=== PROVIDED TEXT ===
# 4 months without a haircut...



## Milo :) (Mar 10, 2013)

He LOOKS great, and I'm sure he feels great!

I think I speak for everyone when I say...I want more pictures!!! :-D :-D


----------



## sweetheartsrodeo (Sep 19, 2012)

Milo :) said:


> He LOOKS great, and I'm sure he feels great!
> 
> I think I speak for everyone when I say...I want more pictures!!! :-D :-D



Absolutely!


----------



## PoodleRick (Mar 18, 2013)

Milo :) said:


> He LOOKS great, and I'm sure he feels great!
> 
> *I think I speak for everyone when I say...I want more pictures!!!* :-D :-D


Quoted for emphasis.


----------



## Poodlebeguiled (May 27, 2013)

=== TASK INSTRUCTIONS ===
1. Answer these about the haircut thread, one line each:
(a) What does Milo :) say everyone wants more of?
(b) What one-word reply does sweetheartsrodeo post under the quote?
(c) What does PoodleRick write below the quoted post?
2. Write the next part of the haircut thread, beginning with the post from Poodlebeguiled.

=== DATASET SECTION ===
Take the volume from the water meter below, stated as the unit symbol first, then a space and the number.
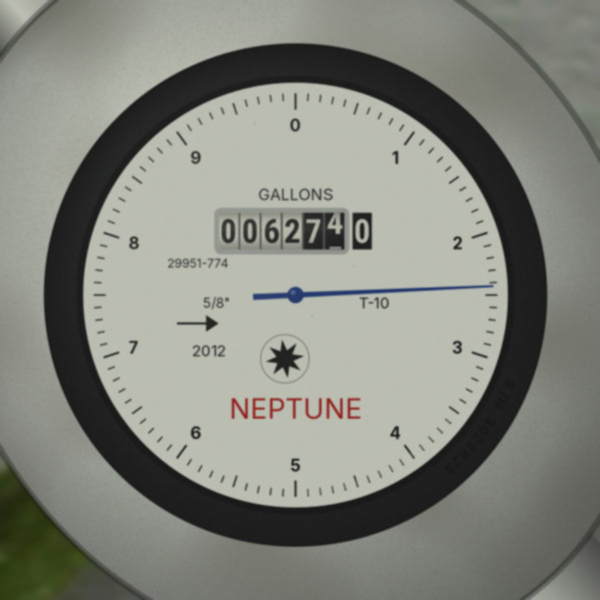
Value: gal 62742.4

=== SOLVED PROBLEMS ===
1.
(a) Pictures.
(b) Absolutely!
(c) Quoted for emphasis.

2.
Aww what a nice fella. Love how he and the cat snuggle up. He looks wonderful. Yep....the busiest people, they say always have the most time, being so organized and all... Soooooooo.....more pictures! And don't be a stranger.:act-up:


----------



## MollyMuiMa (Oct 13, 2012)

Looks like that Kitty is the BOSS and Hank knows it but loves it anyway! LOL! 
Ditto on more pics tho!!!!!!


----------



## spoo novice (Mar 22, 2013)

Yes, you definitely speak for me! More please!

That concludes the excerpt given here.